Esse desejo de síntese, de criar unidades que acabam dentro de seu próprio movimento, faz lembrar tanto do cinema de Eisenstein e, principalmente, Dziga Vertov, quanto de Bang Bang (1971), de Andrea Tonacci – filmes que implodem a relação mais estrita com a linearidade para, norteados pela lógica interna de uma montagem de sensações, geram uma idéia de estado de espírito.

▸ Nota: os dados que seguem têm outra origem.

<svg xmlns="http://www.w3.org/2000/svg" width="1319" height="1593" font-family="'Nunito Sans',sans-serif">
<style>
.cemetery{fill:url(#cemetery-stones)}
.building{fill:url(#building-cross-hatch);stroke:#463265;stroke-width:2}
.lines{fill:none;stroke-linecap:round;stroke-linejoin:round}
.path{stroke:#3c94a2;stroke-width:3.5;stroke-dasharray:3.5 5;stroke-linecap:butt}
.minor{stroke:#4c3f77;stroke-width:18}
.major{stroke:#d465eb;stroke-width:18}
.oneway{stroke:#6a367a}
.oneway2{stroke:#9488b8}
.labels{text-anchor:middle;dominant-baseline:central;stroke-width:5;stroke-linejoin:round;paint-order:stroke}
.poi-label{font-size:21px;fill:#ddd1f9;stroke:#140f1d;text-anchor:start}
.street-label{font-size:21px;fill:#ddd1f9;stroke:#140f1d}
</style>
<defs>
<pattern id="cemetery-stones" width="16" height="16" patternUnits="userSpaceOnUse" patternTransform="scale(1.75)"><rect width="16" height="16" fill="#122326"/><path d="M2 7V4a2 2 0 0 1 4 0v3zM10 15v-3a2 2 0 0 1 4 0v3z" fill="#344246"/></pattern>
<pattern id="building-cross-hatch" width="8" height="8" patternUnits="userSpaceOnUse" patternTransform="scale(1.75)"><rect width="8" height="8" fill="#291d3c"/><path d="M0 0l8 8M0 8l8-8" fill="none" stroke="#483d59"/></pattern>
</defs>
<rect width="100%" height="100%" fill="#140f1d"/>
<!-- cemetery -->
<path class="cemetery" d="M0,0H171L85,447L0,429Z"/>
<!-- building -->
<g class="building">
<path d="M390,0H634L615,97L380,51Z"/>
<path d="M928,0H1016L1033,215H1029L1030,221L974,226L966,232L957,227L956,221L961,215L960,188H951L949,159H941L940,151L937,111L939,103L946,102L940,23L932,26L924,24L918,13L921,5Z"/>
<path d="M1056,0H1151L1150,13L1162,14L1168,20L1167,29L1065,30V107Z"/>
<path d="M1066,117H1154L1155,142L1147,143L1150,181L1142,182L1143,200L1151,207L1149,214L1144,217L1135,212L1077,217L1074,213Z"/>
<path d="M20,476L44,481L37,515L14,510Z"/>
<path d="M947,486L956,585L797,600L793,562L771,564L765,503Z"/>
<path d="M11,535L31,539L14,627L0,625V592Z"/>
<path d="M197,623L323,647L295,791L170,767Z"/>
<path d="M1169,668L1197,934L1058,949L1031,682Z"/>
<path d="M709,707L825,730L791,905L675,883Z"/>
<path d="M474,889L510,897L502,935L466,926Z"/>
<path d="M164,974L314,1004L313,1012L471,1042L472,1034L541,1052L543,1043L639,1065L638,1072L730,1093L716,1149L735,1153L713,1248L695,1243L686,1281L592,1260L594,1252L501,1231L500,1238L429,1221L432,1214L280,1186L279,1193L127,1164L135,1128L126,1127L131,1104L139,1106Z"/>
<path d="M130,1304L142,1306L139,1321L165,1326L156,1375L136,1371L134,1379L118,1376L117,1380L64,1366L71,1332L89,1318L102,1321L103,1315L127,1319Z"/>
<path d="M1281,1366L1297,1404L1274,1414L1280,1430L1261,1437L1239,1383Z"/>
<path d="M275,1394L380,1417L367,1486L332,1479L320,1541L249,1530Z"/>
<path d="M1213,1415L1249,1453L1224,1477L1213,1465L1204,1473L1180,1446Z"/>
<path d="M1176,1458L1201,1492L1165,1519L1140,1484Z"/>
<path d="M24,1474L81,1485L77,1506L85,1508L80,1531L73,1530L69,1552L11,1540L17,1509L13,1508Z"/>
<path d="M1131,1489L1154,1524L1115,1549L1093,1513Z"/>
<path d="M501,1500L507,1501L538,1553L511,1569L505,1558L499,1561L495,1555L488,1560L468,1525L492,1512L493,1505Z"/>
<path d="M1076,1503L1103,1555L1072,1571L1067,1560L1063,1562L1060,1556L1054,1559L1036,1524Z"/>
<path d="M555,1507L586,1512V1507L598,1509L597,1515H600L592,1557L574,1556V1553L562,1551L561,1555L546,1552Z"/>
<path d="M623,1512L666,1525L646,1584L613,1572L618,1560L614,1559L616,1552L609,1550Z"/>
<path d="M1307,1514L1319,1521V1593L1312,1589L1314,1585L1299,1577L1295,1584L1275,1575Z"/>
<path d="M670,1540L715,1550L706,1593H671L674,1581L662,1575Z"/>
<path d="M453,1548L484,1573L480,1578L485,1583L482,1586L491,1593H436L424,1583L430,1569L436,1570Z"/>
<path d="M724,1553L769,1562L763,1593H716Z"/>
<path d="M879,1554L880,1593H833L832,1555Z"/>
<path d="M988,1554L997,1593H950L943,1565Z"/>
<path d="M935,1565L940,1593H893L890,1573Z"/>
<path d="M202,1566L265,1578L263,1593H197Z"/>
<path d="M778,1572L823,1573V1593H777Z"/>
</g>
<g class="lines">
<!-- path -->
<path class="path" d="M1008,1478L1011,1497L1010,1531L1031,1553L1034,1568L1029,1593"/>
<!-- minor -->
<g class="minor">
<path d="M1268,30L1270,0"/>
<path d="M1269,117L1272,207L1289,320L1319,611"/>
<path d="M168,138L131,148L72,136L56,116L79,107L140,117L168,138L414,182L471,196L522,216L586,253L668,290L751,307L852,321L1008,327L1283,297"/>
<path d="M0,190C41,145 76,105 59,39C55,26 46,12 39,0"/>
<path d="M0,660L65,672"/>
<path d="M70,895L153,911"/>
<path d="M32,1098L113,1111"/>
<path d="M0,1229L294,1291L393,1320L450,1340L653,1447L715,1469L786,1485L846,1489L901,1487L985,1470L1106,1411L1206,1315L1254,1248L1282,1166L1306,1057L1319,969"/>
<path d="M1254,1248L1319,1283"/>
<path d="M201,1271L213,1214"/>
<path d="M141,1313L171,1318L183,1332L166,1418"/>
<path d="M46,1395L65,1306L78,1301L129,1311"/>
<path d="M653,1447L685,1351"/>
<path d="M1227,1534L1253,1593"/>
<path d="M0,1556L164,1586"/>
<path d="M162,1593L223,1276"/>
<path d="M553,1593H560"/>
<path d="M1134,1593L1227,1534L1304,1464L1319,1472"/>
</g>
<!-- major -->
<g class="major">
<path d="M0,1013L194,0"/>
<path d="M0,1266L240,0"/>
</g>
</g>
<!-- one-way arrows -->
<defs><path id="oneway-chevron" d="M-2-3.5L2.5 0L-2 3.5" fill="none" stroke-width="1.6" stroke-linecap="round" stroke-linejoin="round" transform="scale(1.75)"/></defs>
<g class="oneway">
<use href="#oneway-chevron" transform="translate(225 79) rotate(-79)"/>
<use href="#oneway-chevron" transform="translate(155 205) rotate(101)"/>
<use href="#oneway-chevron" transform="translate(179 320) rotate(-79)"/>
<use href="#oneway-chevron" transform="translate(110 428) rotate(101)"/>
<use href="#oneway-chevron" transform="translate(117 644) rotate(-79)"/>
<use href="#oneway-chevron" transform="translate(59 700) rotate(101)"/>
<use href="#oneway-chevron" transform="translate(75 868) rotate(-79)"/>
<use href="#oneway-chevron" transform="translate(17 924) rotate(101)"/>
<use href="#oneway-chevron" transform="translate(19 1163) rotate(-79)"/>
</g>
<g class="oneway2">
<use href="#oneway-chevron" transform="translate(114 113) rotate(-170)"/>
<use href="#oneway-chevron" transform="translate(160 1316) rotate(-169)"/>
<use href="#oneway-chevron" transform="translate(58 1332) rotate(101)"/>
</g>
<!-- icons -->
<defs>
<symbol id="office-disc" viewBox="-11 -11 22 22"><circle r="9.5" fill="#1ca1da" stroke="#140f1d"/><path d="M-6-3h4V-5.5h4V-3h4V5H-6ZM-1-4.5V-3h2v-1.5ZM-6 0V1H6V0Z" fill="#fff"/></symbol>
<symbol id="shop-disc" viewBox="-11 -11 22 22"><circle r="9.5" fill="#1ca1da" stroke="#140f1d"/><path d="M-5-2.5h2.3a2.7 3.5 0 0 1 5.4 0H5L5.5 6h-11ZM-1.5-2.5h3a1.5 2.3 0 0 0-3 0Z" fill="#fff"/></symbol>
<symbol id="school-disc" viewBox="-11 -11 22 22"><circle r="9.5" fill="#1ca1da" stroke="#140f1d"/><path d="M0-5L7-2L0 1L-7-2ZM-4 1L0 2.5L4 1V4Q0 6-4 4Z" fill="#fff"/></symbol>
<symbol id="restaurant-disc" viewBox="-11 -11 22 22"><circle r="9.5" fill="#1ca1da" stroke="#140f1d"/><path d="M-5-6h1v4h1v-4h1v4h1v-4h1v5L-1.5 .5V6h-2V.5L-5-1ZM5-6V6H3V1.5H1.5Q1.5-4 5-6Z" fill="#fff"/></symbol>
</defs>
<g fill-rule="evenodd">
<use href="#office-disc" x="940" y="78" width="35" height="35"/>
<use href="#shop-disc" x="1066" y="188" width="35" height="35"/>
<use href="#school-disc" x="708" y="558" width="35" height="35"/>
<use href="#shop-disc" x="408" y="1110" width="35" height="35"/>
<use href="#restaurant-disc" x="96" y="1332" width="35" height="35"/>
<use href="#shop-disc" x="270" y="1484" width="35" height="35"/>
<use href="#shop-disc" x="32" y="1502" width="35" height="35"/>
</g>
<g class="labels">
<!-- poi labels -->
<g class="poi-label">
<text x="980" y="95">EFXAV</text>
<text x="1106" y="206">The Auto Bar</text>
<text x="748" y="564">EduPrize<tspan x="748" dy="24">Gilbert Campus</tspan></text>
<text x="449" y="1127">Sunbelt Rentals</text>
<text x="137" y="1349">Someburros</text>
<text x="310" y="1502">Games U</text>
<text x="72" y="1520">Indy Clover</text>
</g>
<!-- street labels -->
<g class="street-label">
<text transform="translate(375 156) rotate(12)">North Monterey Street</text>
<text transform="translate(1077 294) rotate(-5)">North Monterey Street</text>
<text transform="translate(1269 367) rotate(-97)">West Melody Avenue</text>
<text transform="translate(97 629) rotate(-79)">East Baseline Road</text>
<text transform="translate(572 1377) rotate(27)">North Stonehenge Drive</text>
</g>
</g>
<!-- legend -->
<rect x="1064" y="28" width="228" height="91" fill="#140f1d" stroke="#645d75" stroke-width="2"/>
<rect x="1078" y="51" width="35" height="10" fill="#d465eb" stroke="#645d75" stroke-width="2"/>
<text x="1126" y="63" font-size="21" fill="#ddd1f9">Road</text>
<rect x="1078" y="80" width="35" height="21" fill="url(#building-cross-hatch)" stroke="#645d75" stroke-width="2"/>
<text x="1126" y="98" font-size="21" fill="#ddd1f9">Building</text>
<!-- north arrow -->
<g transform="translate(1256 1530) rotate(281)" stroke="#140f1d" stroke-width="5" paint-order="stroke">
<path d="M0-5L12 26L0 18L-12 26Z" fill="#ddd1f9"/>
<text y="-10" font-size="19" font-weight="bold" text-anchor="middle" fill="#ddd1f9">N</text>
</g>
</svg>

Nesse sentido, há dois planos excepcionais em Se Nada Mais Der Certo: a correção de diafragma no momento em que Wilson (João Miguel) engatilha sua arma, colocando em perspectiva um horizonte até então superexposto; e o plongée de Angelina em um viaduto, contemplando o desconhecido (a morte? o medo? o futuro?) que se esconde, na pista de baixo, nas áreas subexpostas da pelicula. São, ambos, casos em que Belmonte resolve, dentro do plano, sentimentos que a montagem enfraqueceria em excesso de claridade.
A montagem é, no filme, a expressão última das personagens. Mais do que o interesse em um discurso, em um arco dramático, o cinema de Belmonte se concentra na intensidade da experiência de suas personagens. Por isso um dos recursos mais fortes do filme é o fast forward que, em vez de tentar simular uma viagem de drogas, parece registrar a tentativa da câmera de alcançar o ritmo das personagens que ela filma. O final não poderia ser mais eloquente: Marcin presa entre o mar, à sua frente, e o mundo às costas, que, ao mesmo tempo, aprisiona e liberta Antoine Doinel em Os Incompreendidos (1959), de François Truffaut. Mas ali, naquele filete de terra, ela encontra alguém para abraçar. A jornada é acidentada, mas para cada hora de trevas há um segundo de luz. Luz frágil, rara e quebradiça, mas de uma intensidade revigorante. O que, em ritmo de mostra, parece uma boa maneira de descrever a relação diária possível do crítico com o cinema de cada dia.